Jika Anda tidak memberikan password, pasangan mungkin akan berpikir Anda menyembunyikan sesuatu. Sedangkan di sisi lain, Anda mungkin mencoba terbuka dan jujur pada pasangan. Namun dengan memberikan password berarti Anda tidak memiliki kehidupan pribadi sama sekali.
April Masini, penulis buku Think & Date Like A Man mencoba memberikan solusi untuk Anda, berkaitan dengan dilema apakah harus memberikan password atau tidak pada pasangan, terlebih Anda yang baru menjalin hubungan.
Beberapa orang menganggap kesempatan membaca email atau isi akun jejaring sosial pasangannya sangatlah menggoda. April Masini menjelaskan ada 3 alasan mengapa orang memata-matai pasangannya melalui situs jejaring sosial.
Curiga
Baik pasangan yang baru atau sudah lama menjalin hubungan mungkin suatu hari pernah terbesit kecurigaan terhadap pasangannya. Keingintahuan apakah pasangannya setia dan benar-benar jujur dengan tidak "bermain di belakang" memotivasi Anda untuk memata-matai akun jejaring sosialnya yang kenyataannya memang memberikan banyak kesempatan untuk "bermain mata."
Ingin mengetahui lebih dalam dan lebih cepat
Terkadang orang memata-matai karena ingin mengetahui lebih dalam mengenai kehidupan pasangannya. Tidak ingin menunggu terlalu lama untuk sampai pada tahap perkenalan lebih dalam, tidak sabar untuk mengetahui seperti apa pasangannya, sehingga lebih memilih menggali informasi mengenai pasangannya dengan cara memata-matai dibandingkan saling mengenal seiring berjalannya waktu.
Penasaran
Rasa penasaran ini timbul berkaitan dengan seseorang yang sedang dekat dengan Anda atau pasangan Anda. Tentu hal ini wajar dan normal bukan? Oleh karena itu, ada beberapa pasangan yang dimotivasi atas rasa penasaran untuk memata-matai akun email dan jejaring sosialnya.
Berbohong dan menyembunyikan sesuatu pada pasangan memang menyakiti perasaan pasangan. Namun bukan berarti Anda harus berbagi semuanya, termasuk password. Pikirkan kemungkinan terburuk ketika pasangan sudah memiliki password Anda namun hubungan berakhir secara tidak baik sehingga meninggalkan dendam. Mantan pasangan bisa saja "mengobrak-abrik" akun pribadi dan menyebarkan sesuatu sehingga nama Anda menjadi buruk.

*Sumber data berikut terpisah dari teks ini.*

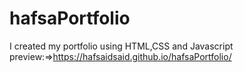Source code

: # hafsaPortfolio
I created my portfolio using HTML,CSS and Javascript preview:=>https://hafsaidsaid.github.io/hafsaPortfolio/
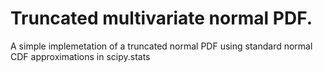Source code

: # Truncated multivariate normal PDF.
A simple implemetation of a truncated normal PDF using
standard normal CDF approximations in scipy.stats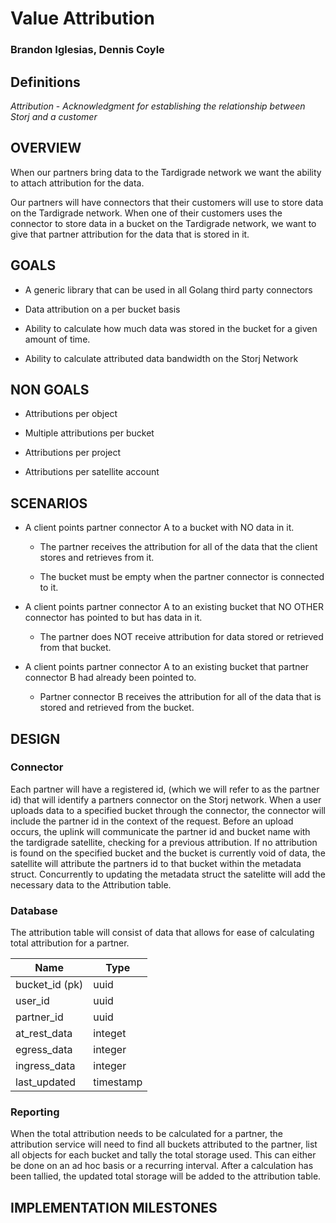 # Value Attribution

### Brandon Iglesias, Dennis Coyle


## Definitions

*Attribution* - _Acknowledgment for establishing the relationship between Storj and a customer_

## OVERVIEW

When our partners bring data to the Tardigrade network we want the ability to attach attribution for the data. 

Our partners will have connectors that their customers will use to store data on the Tardigrade network. When one of their customers uses the connector to store data in a bucket on the Tardigrade network, we want to give that partner attribution for the data that is stored in it.

## GOALS


* A generic library that can be used in all  Golang third party connectors

* Data attribution on a per bucket basis

* Ability to calculate how much data was stored in the bucket for a given amount of time. 

* Ability to calculate attributed data bandwidth on the Storj Network


## NON GOALS

* Attributions per object

* Multiple attributions per bucket

* Attributions per project

* Attributions per satellite account



## SCENARIOS


* A client points partner connector A to a bucket with NO data in it.

	* The partner receives the attribution for all of the data that the client stores and retrieves from it. 

	* The bucket must be empty when the partner connector is connected to it. 

* A client points partner connector A to an existing bucket that NO OTHER connector has pointed to but has data in it. 

	* The partner does NOT receive attribution for data stored or retrieved from that bucket. 

* A client points partner connector A to an existing bucket that partner connector B had already been pointed to. 

	* Partner connector B receives the attribution for all of the data that is stored and retrieved from the bucket. 

## DESIGN
### Connector
Each partner will have a registered id, (which we will refer to as the partner id) that will identify a partners connector on the Storj network.  When a user uploads data to a specified bucket through the connector,  the connector will include the partner id in the context of the request. Before an upload occurs, the uplink will communicate the partner id and bucket name with the tardigrade satellite, checking for a previous attribution. If no attribution is found on the specified bucket and the bucket is currently void of data, the satellite will attribute the partners id to that bucket within the metadata struct. Concurrently to updating the metadata struct the satelitte will add the necessary data to the Attribution table. 

### Database
The attribution table will consist of data that allows for ease of calculating total attribution for a partner. 

| Name  | Type |
| ------------- | ------------- |
| bucket_id (pk) | uuid  | 
| user_id  | uuid  |
| partner_id  | uuid  |
| at_rest_data | integet  |
| egress_data | integer  |
| ingress_data | integer  |
| last_updated | timestamp  |

### Reporting
When the total attribution needs to be calculated for a partner, the attribution service will need to find all buckets attributed to the partner, list all objects for each bucket and tally the total storage used. This can either be done on an ad hoc basis or a recurring interval.  After a calculation has been tallied, the updated total storage will be added to the attribution table.

## IMPLEMENTATION MILESTONES


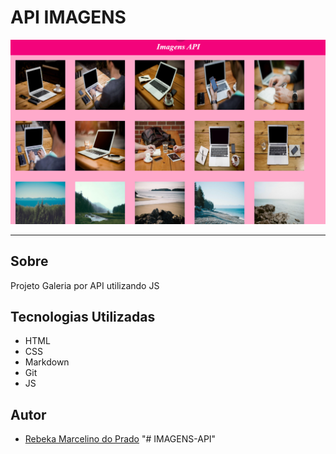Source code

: ﻿# API IMAGENS

![alt text](image.png)

---

## Sobre
Projeto Galeria por API utilizando JS

## Tecnologias Utilizadas
- HTML
- CSS
- Markdown
- Git
- JS

## Autor
- [Rebeka Marcelino do Prado](www.linkedin.com/in/rebekamarcelino)
"# IMAGENS-API"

Kenalilah pasangan Anda lebih jauh, apakah ia bisa dipercaya memegang password dan menggunakannya dengan bijak. Kalaupun Anda akhirnya setuju memberikan password, akan lebih bijak jika saling memberikan password akun pribadi. Keadaan ini tidak merugikan hubungan cinta Anda jika terdapat rasa saling percaya. Semoga tips hubungan cinta ini bisa menjadi solusi bagi Anda dan pasangan.